Schneider is also unhappy with the current registration process. In the last election, Schneider registered to vote through his high school, only to find out his registration forum was never mailed in, keeping him from voting.
“When you look at my experience with the school not actually registering me, that's a problem. You know, we have incompetent people who are doing that. I don't know if it was malicious or not but, obviously, it's probably harder to register than it should be,” Schneider said.
Stevi Breshears, a junior, studying new media, also felt an issue with the voting process is just the lack of time students might have. “The main issues would probably be finding time. And, just not being educated on the issues. I think that most of the time when people choose not to vote, they really don't understand what they're voting for or what they would be voting for.”
While the process can be tricky at times and solid information about the candidates can be hard to get a hold of, all the students agreed that no matter what, it's important to vote.
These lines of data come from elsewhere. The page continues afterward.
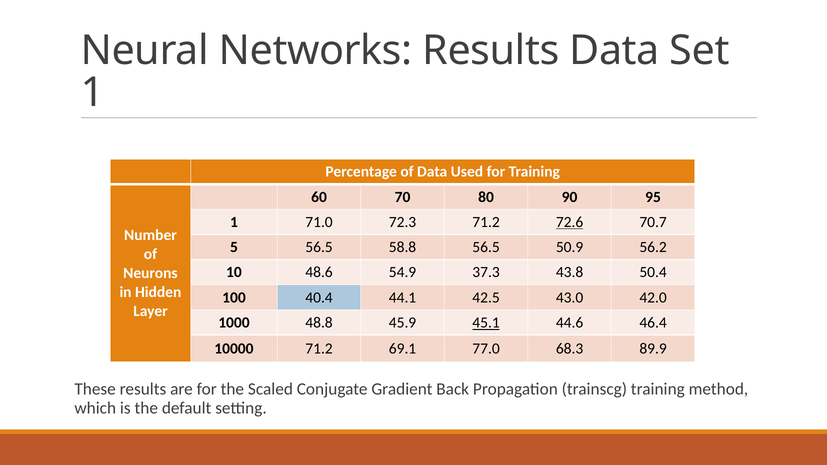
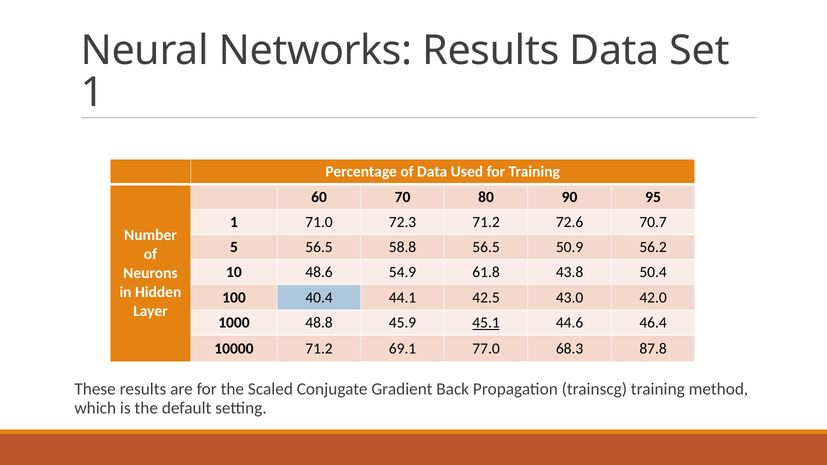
72.6 underline: present -> none
37.3: 37.3 -> 61.8
89.9: 89.9 -> 87.8
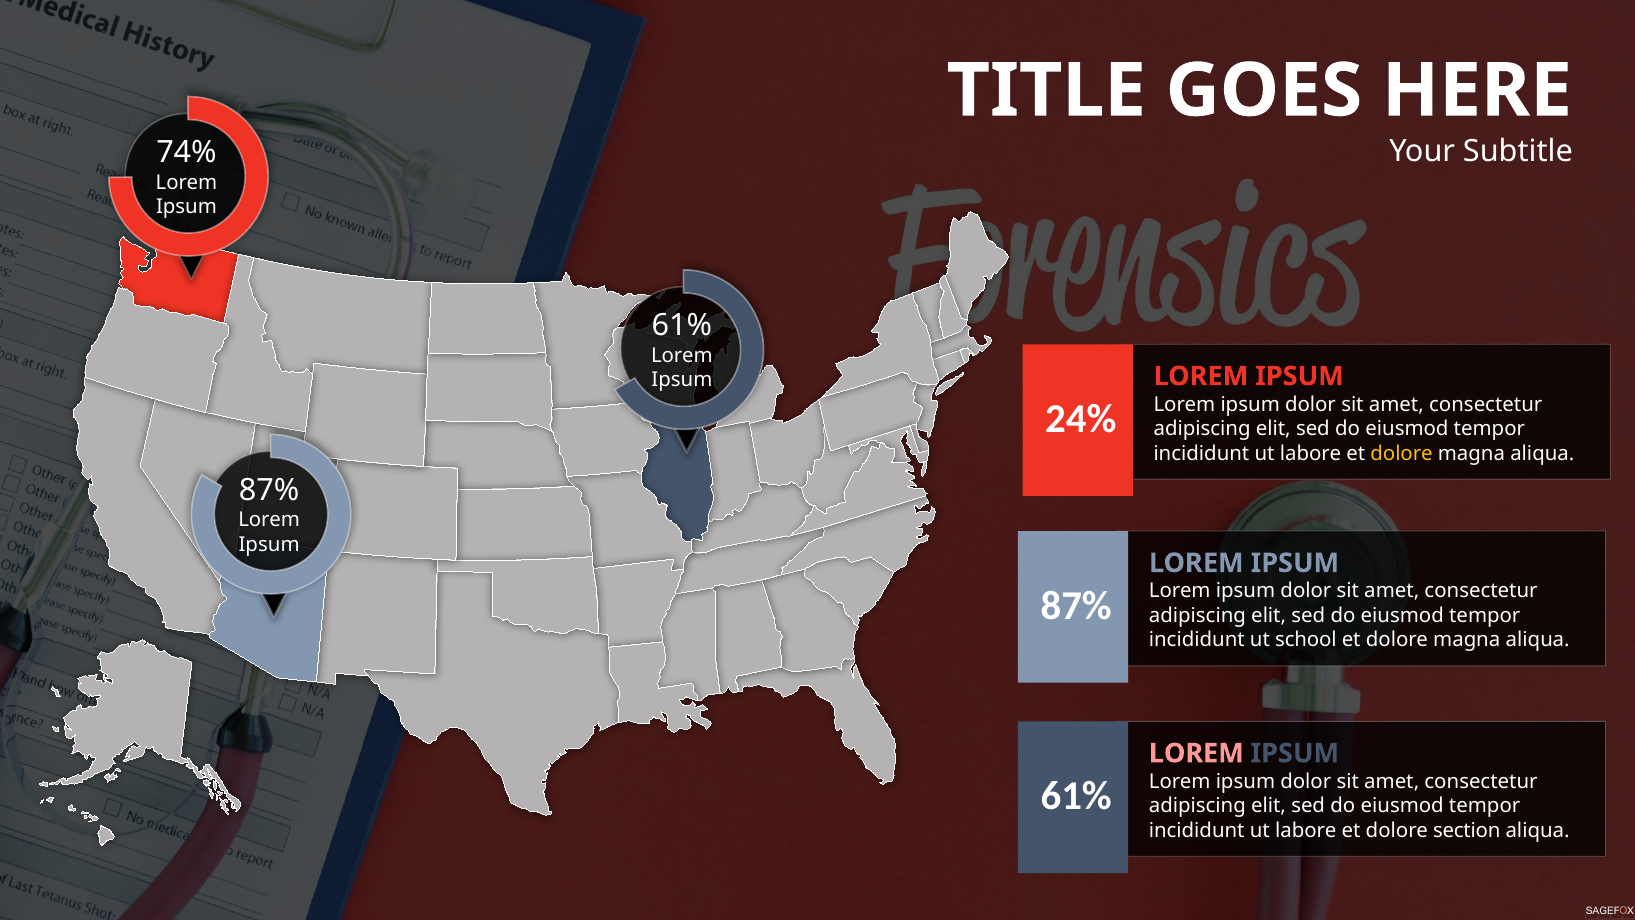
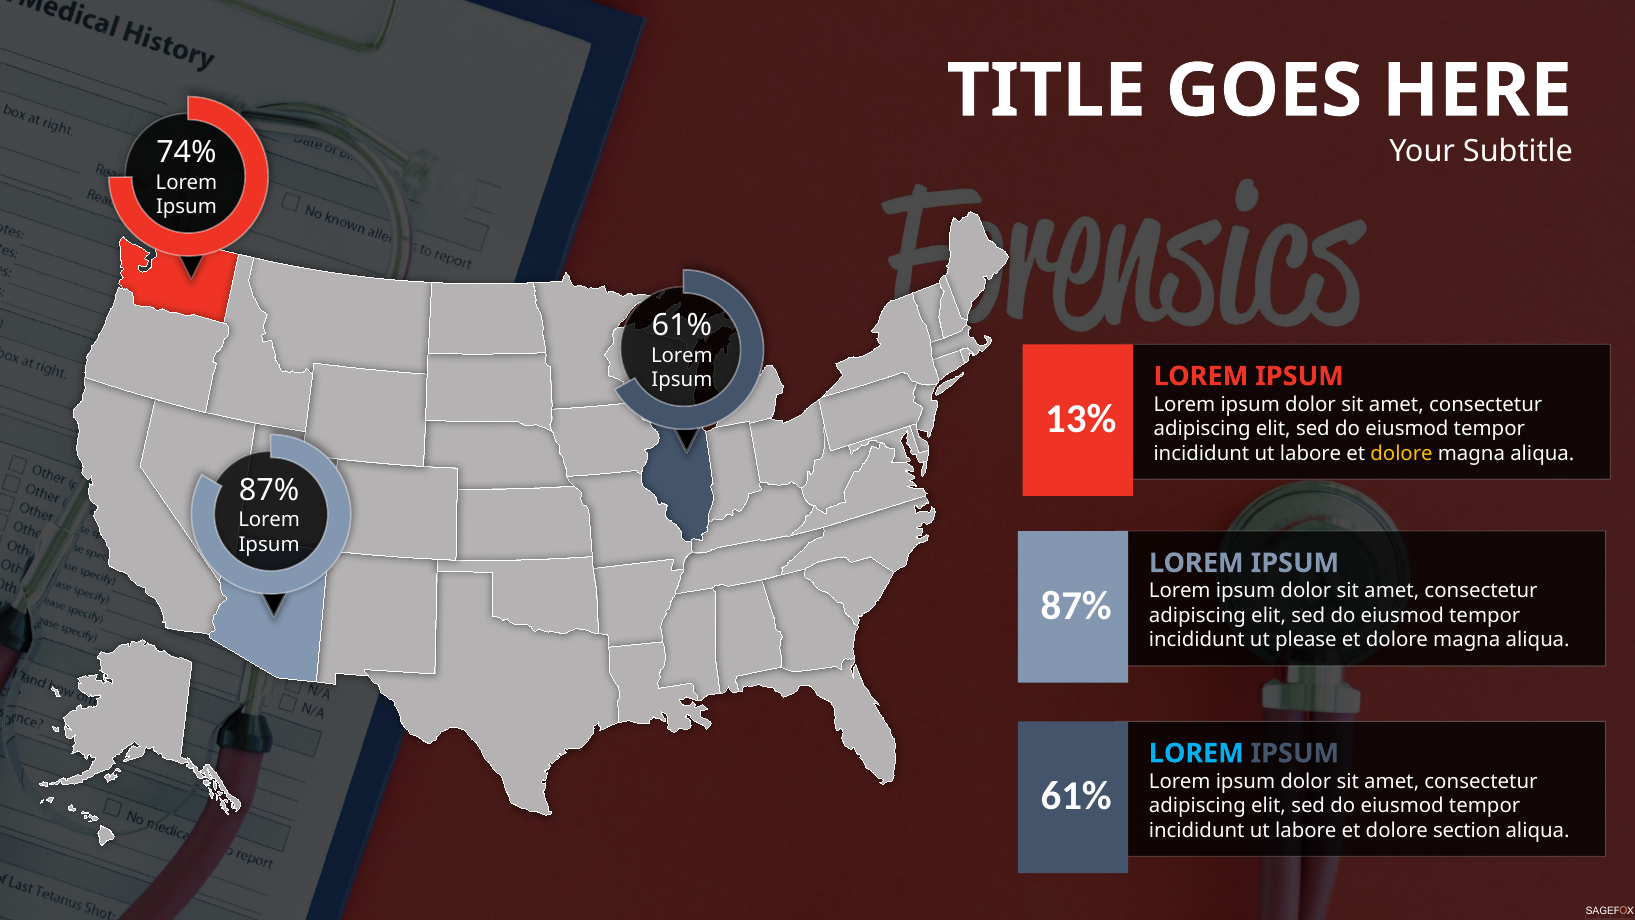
24%: 24% -> 13%
school: school -> please
LOREM at (1196, 753) colour: pink -> light blue
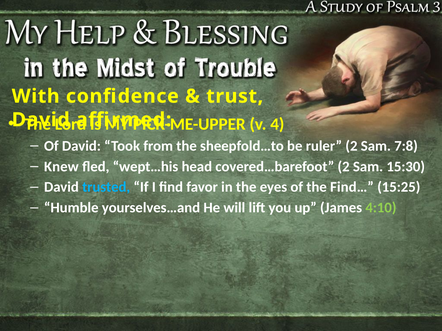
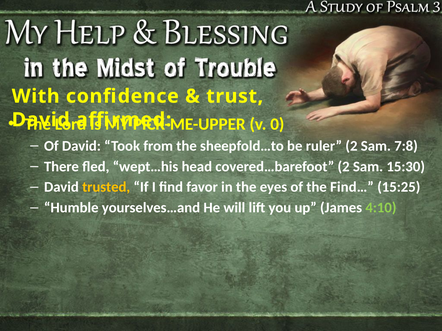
4: 4 -> 0
Knew: Knew -> There
trusted colour: light blue -> yellow
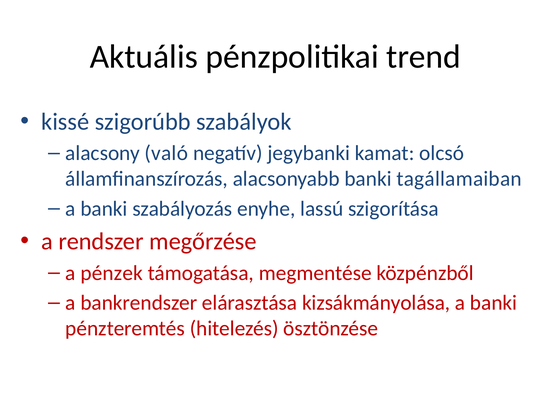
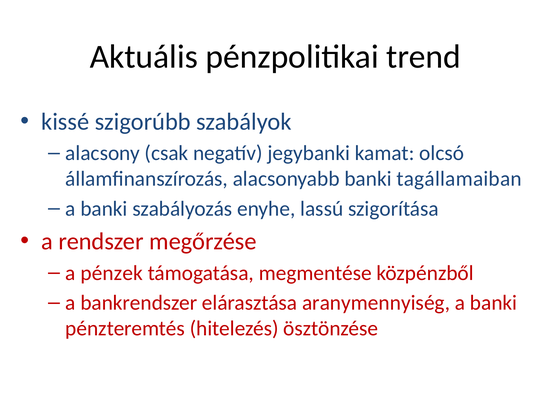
való: való -> csak
kizsákmányolása: kizsákmányolása -> aranymennyiség
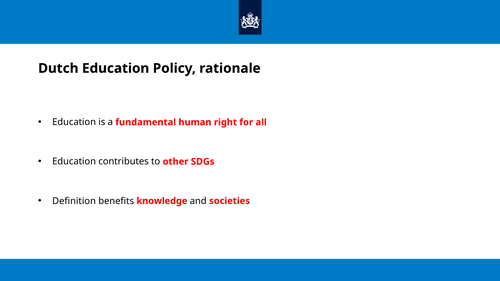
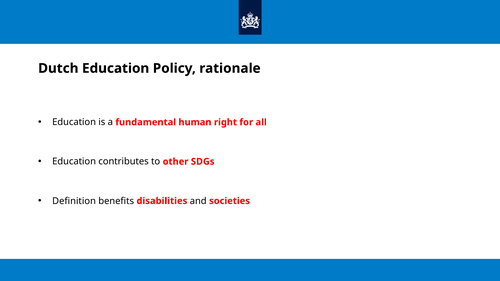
knowledge: knowledge -> disabilities
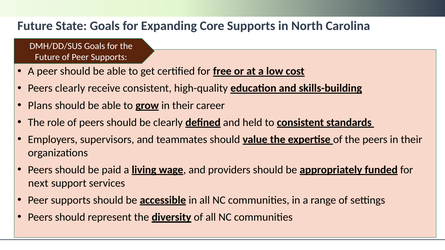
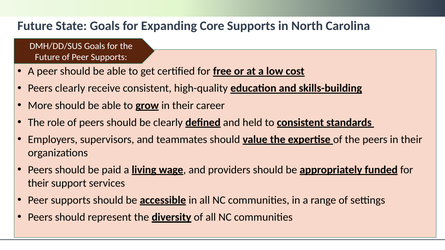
Plans: Plans -> More
next at (38, 183): next -> their
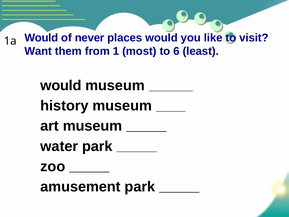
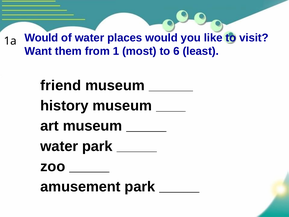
of never: never -> water
would at (61, 85): would -> friend
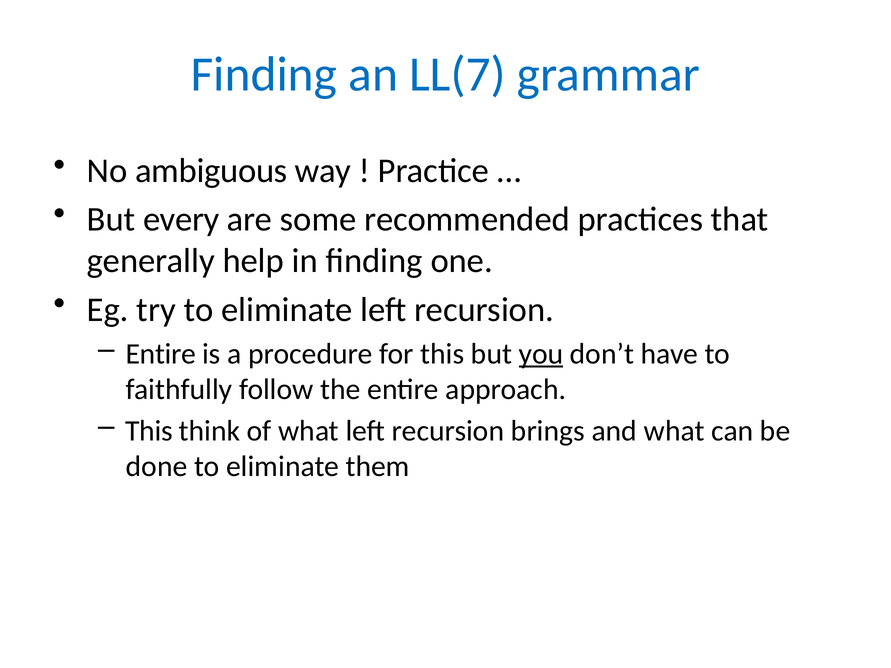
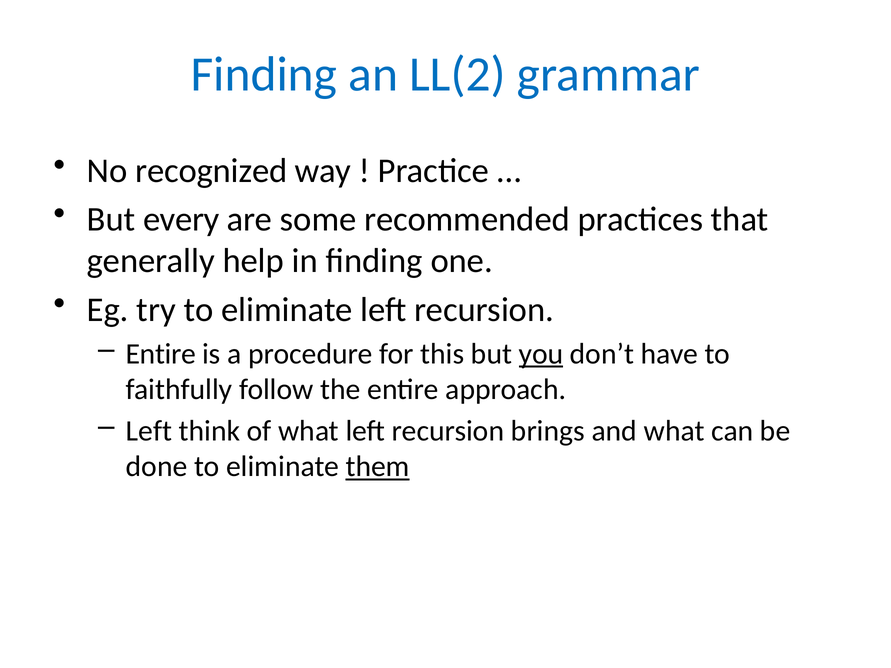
LL(7: LL(7 -> LL(2
ambiguous: ambiguous -> recognized
This at (149, 431): This -> Left
them underline: none -> present
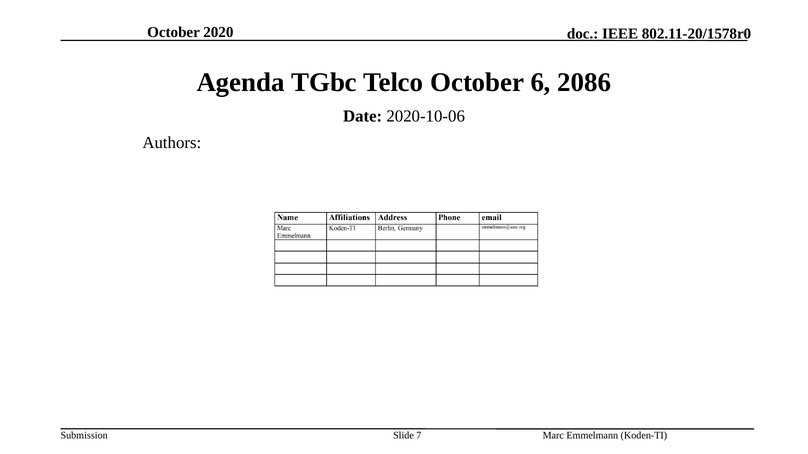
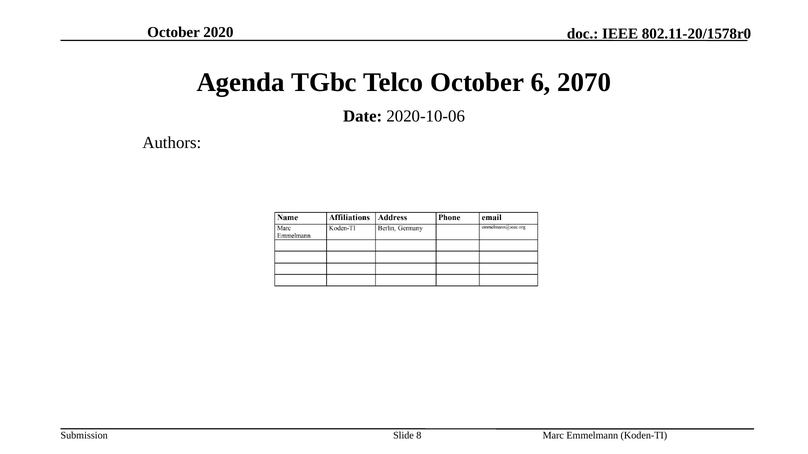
2086: 2086 -> 2070
7: 7 -> 8
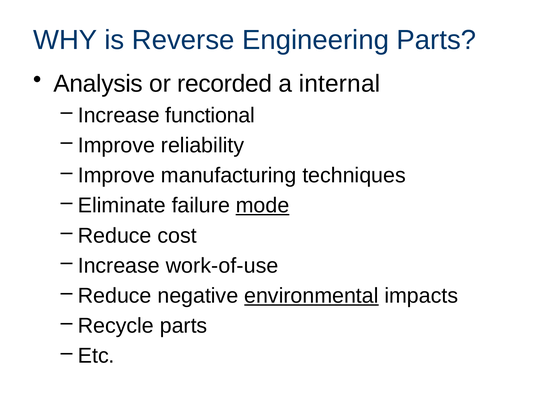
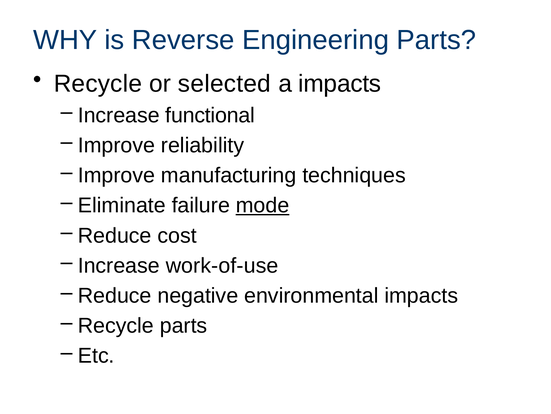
Analysis at (98, 83): Analysis -> Recycle
recorded: recorded -> selected
a internal: internal -> impacts
environmental underline: present -> none
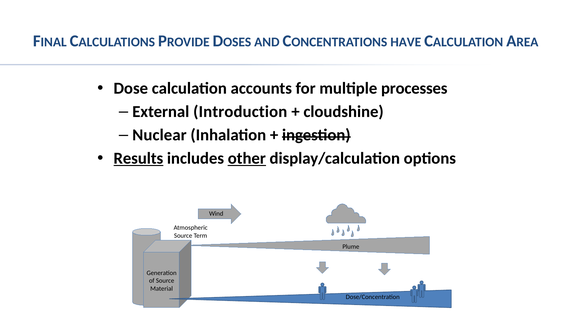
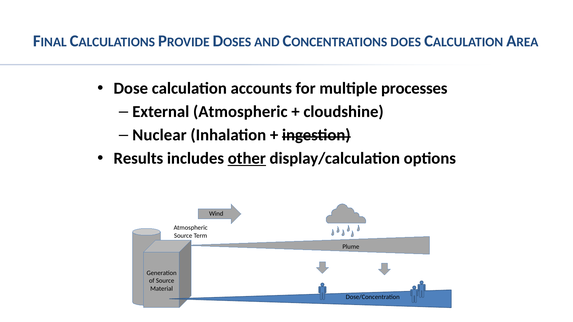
HAVE: HAVE -> DOES
External Introduction: Introduction -> Atmospheric
Results underline: present -> none
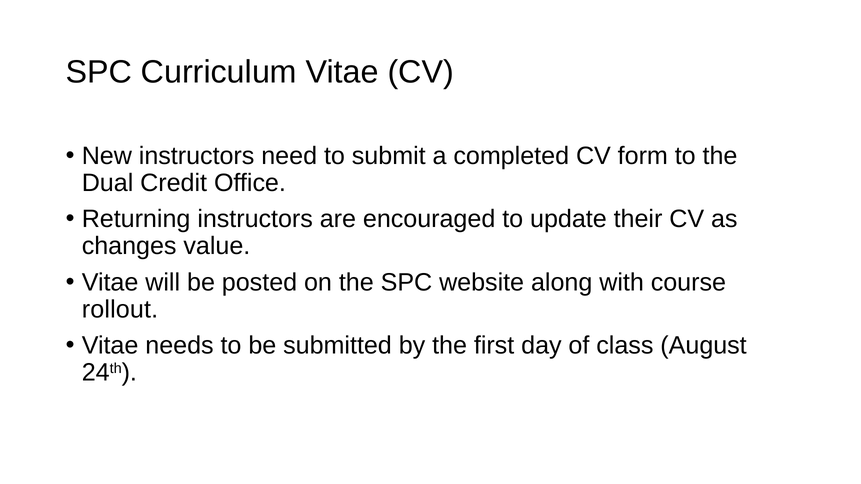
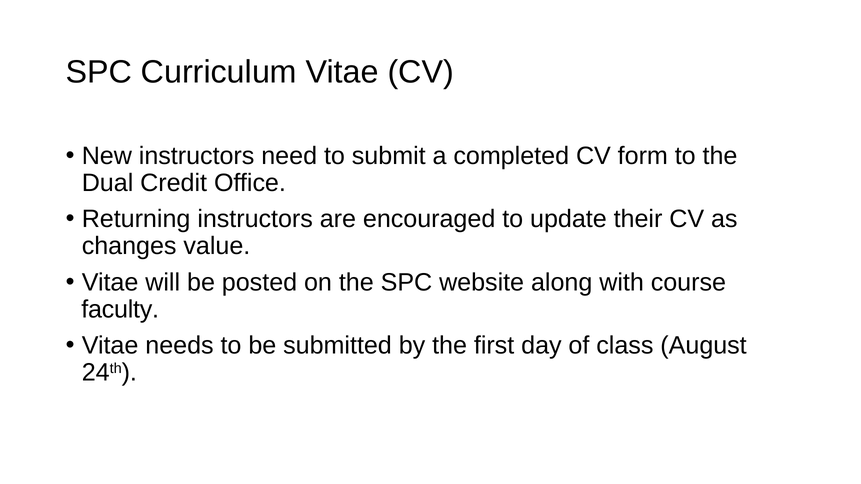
rollout: rollout -> faculty
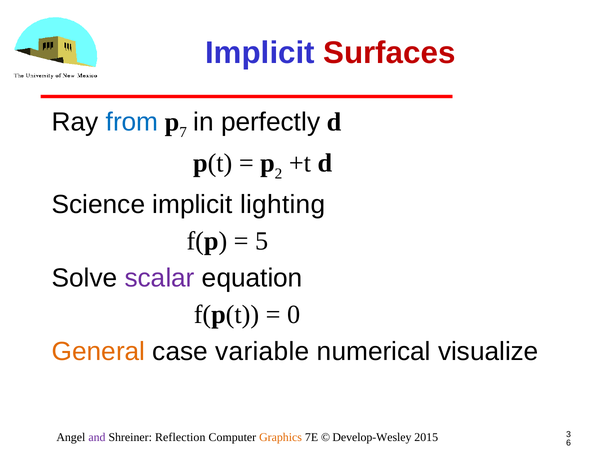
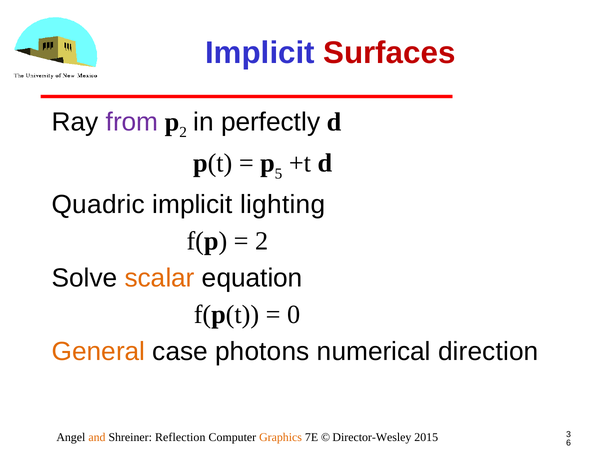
from colour: blue -> purple
7 at (183, 133): 7 -> 2
2: 2 -> 5
Science: Science -> Quadric
5 at (262, 241): 5 -> 2
scalar colour: purple -> orange
variable: variable -> photons
visualize: visualize -> direction
and colour: purple -> orange
Develop-Wesley: Develop-Wesley -> Director-Wesley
Sullivan believed the impact students could have on our government through voting would lead to some big changes.
“I think it would be enough to see complete changes, you would see unexpected candidates get elected,” Sullivan said.
Schneider talked about the importance of making your voice and opinions heard to the government.
“I think just having your voice heard is important. It doesn't matter if your state's not going to vote for your candidate. What matters is that you send a message that you're here and this is what you think,” Schneider said.
And Breshears talked about how voting now will impact what we face tomorrow.
“This is the future that we're going to develop careers in and create our families and so I think that the decisions we make now and the people that we vote on and the policies that we vote on will affect those futures. I think a lot of people kind of just take it at face value and don't really see the importance in the long term effects but really it's especially important for young people to vote because this is their future, and they're deciding what their future is going to look like,” Breshears said. There may be a lot of different ideas about how we can fix youth turnout but above all we should recognize the importance of voting and how it affects the world we live and encourage everyone to partake in the voting process.